Hobsonville Point Primary is fizzing this year. Principal Daniel Birch needs superhuman abilities to keep a handle on his not-so-little school in which the roll has grown from around 270 at the start of 2017 to over 400 in early 2018. There’s a built-in capacity for 690, but Daniel’s certainly in no great rush to reach that number.

There are some solid positives in this growth. More sports teams can be put together – last year they played ripper rugby, basketball, badminton, table tennis and more, and sent a team to zone athletics. But outside play will need to be a little more planned – no more whizzing around everywhere on bikes; they’ll have to at least all go in one direction.

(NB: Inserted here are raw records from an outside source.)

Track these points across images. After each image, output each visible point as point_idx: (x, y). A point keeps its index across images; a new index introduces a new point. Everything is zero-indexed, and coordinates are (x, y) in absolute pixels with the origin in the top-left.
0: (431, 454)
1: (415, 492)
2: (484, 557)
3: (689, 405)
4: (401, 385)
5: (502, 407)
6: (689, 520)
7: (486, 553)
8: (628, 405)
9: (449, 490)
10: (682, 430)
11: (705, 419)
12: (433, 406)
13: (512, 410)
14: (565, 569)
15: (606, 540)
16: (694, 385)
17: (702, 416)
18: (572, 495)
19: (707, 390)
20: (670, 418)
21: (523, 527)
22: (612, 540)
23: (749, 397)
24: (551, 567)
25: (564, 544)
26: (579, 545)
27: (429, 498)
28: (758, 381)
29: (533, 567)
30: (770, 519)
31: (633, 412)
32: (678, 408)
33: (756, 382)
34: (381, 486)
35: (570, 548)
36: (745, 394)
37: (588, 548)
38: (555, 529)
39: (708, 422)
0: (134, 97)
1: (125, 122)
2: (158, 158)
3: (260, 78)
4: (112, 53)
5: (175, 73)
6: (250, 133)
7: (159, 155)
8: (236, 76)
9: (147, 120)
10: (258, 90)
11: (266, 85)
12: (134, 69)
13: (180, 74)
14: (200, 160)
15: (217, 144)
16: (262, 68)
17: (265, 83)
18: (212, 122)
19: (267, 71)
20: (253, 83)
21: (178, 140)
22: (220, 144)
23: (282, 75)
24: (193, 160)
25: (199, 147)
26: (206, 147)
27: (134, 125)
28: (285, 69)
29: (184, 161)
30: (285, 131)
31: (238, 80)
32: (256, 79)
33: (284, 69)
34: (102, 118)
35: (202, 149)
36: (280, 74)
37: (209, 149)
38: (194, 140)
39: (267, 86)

The collective student voice is strong here and they used it to their advantage in an imaginative 2017 theatre production, Return of the the Moa. Students wrote, designed, made props and auditioned actors for the show; it wasn’t high-budget, but it was all their own. They also organised a ski trip, school camp and a fundraiser.

There are well-researched and proven benefits in the school’s approach which engages students much more broadly in organising their own learning. There’s constant global interest in the way they’re going about it here. In 2017 the school has had visits from educators from the UK, USA, Canada, Thailand, Korea and Australia, all interested to see how a re-imagined education model works.

“We don’t teach to a system here, we teach students. We make the system work for each individual,” says Daniel. Up the road at the high school this philosophy continues. Daniel’s own son, who has dyslexia, had the compulsory literacy credits removed from his physics assessments. It worked for everyone.

“Take the open-plan teaching,” Daniel says. “It gives both teachers and students freedom to work the way they need to and through which they’ll achieve their best results. Some may need to spread out on the floor, some may prefer a desk in a corner, others may work best on a round table in a group. If it works for the learner, we’ll back it.”

 Daniel has sourced, with relief, six new teachers who have lots of new energy and ideas for the 2018 school year. They’re enjoying collaborating with a bunch of highly proactive senior students (aged 10-11 years) who are excited about the new projects they’re underway with.